The Playhouse Theatre Group is preparing a large-scale fundraising campaign for the multi-year expansion project, and this week celebrated a $200,000 state grant for brownfields cleanup. That money will pay for an environmental evaluation to determine what chemicals are in the walls and floor and how to do remediation.
The plan is for the nonprofit to buy the theater itself and the expansion space, replace the building mechanical systems and put on a new roof.
The theater is part of a business condominium complex led by the art deco AC Petersen restaurant, the original flagship of what became a statewide chain in the ’70s and ’80s.
Founded by Andrew Petersen in 1914 when West Hartford was largely farmland, the business at one time maintained a fleet of more than 40 milk delivery trucks and manufactured its own ice cream on the second floor of the restaurant building. The fleet was parked in an industrial garage that’s alongside the restaurant.
Plahouse on Park in West Hartford. (Don Stacom/The Hartford Courant)
After milk deliveries ended, the old garage space was empty until two civic organizations helped open a small theater there. The Playhouse Theater Group took it over in 2009.
The second-floor factory produced ice cream for the flagship restaurant and a fleet of others that included outlets in Bloomfield, Simsbury, Windsor, Newington and as far as Old Lyme. The business ran into trouble in the 1990s and most of the operation was sold to the Newport Creamery chain, which itself filed Chapter 11 in 2000.
Catherine Denton at AC Petersen Farms in West Hartford. (Don Stacom/The Hartford Courant)
Catherine Denton, chief financial officer for the original AC Petersen, bought the West Hartford restaurant 25 years ago and still operates it today.

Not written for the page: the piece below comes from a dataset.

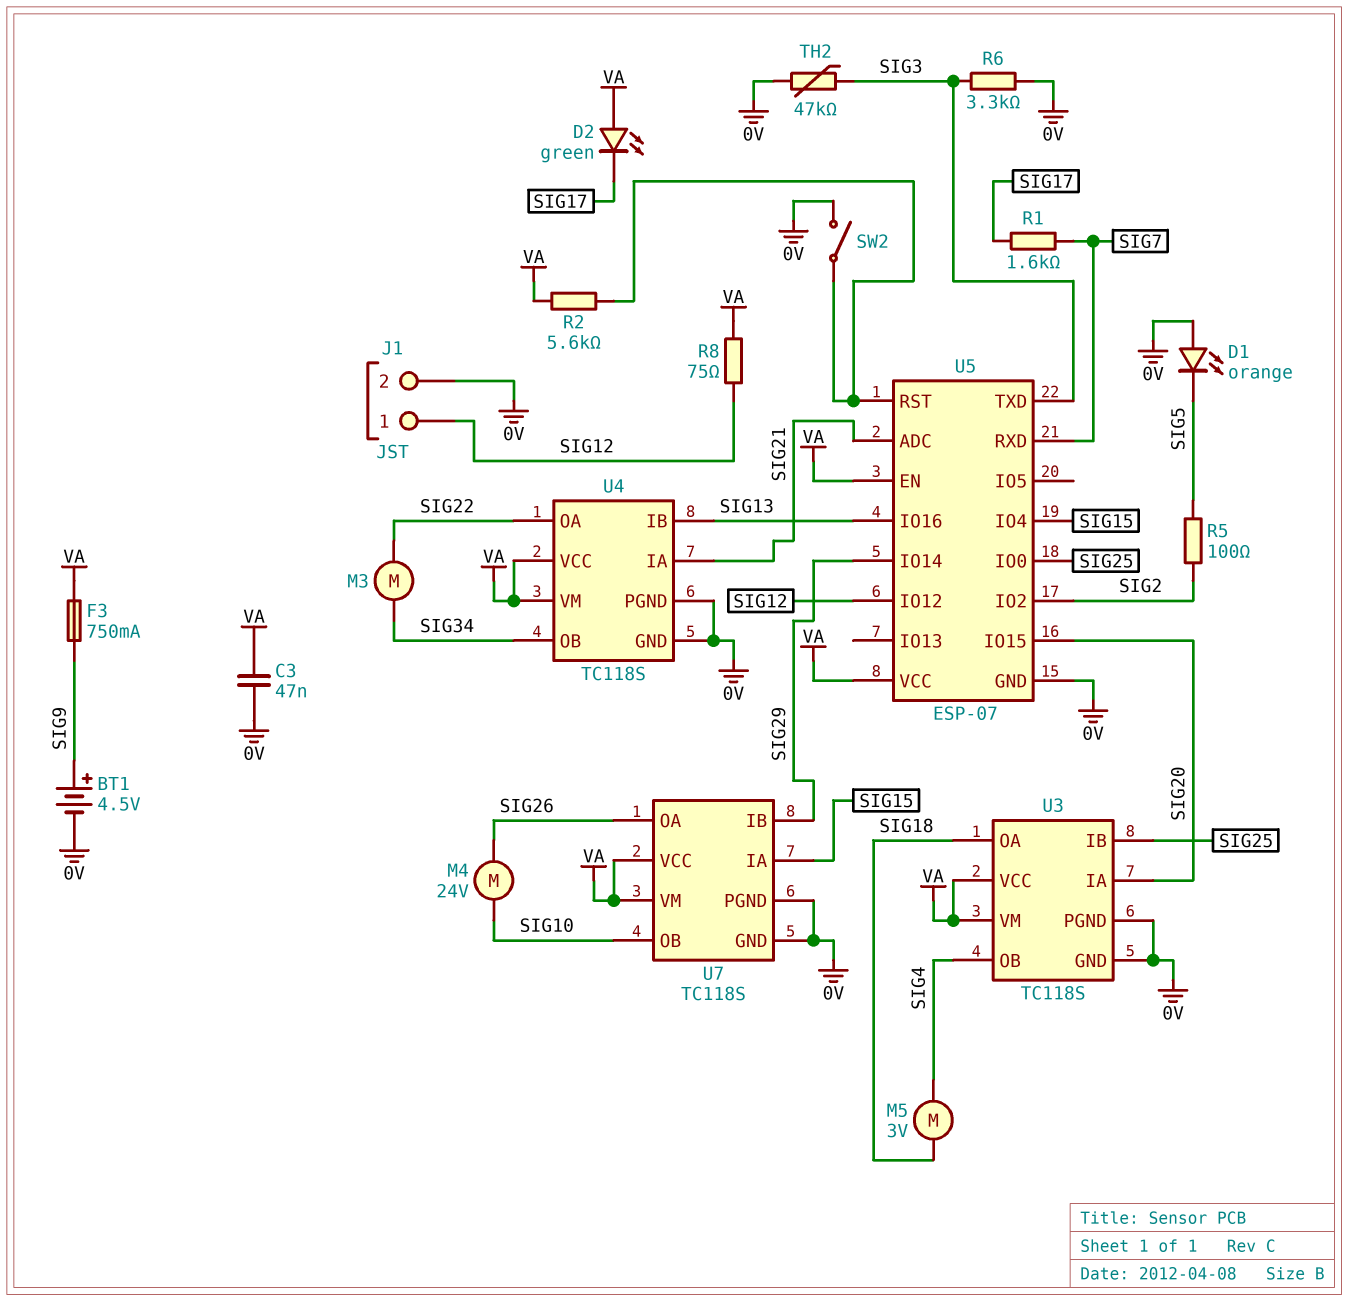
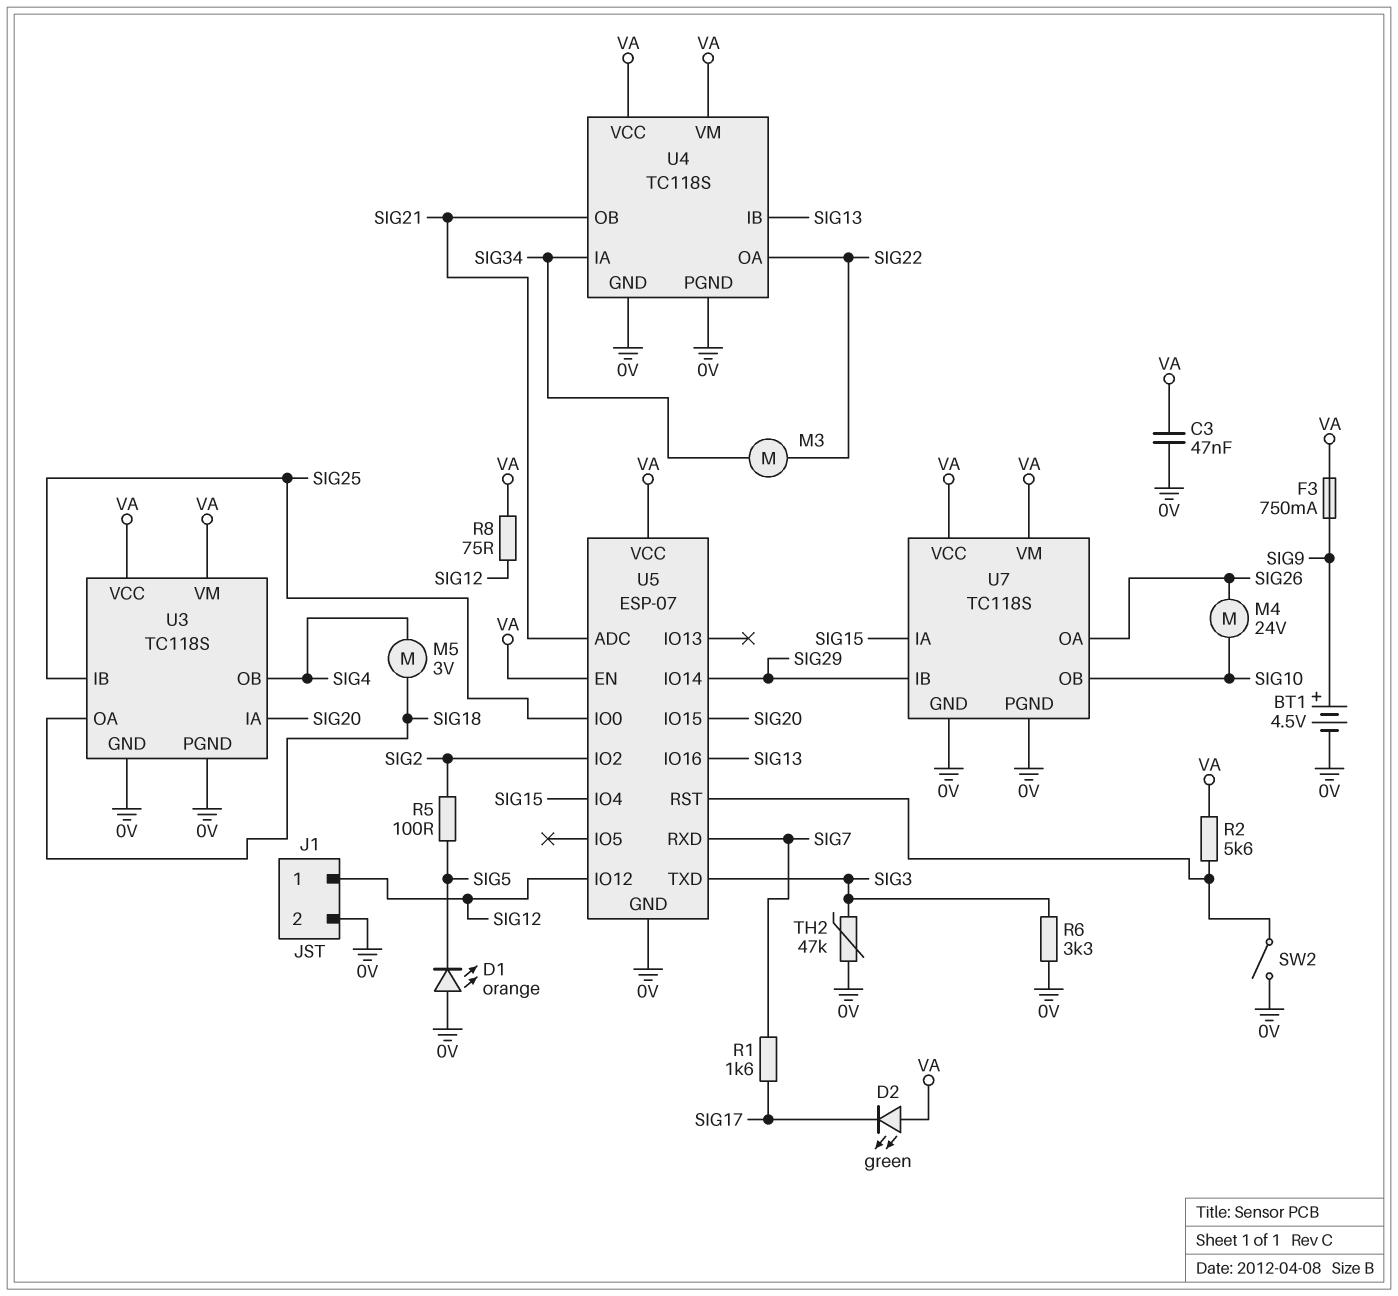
U4 pin IA: SIG21 -> SIG34
U4 pin OB: SIG34 -> SIG21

The restaurant built its reputation on ice cream and milkshakes, and still sells packaged containers from a freezer in its lobby.
“Our vanilla is extremely popular, our grape nut has a following. Chocolate chip is popular, so is coffee … I could go on all day,” Denton said Wednesday.
When she bought the restaurant, Kenwood Farms was manufacturing ice cream on the second-floor factory but stopped around 2010. Denton then signed up with suppliers in Cheshire and in Massachusetts, and still gets ice cream from there today.
Catherine Denton at AC Petersen Farms in West Hartford. (Don Stacom/The Hartford Courant)
A couple of tenants leased the West Hartford plant for ice cream brands under other names, but the operation was shut down completely around 2020.
“With the product line we have, it was impossible to make it all at that plant and store it. It made more sense to outsource it,” Denton said. “It was an old factory that needed a lot of refurbishment to keep going.”
Denton said she hears regularly from customers who either worked at AC Petersen in their youth or dined there. She is planning to bring her son, Brian, on board this fall to begin learning the business so he can eventually take it over.
“We’ve had generations of people with memories of here. A lot of people came here on dates and are married now, a lot of people have relatives who remember being here,” she said. “Now we’re looking to bring the next generation to make new memories.”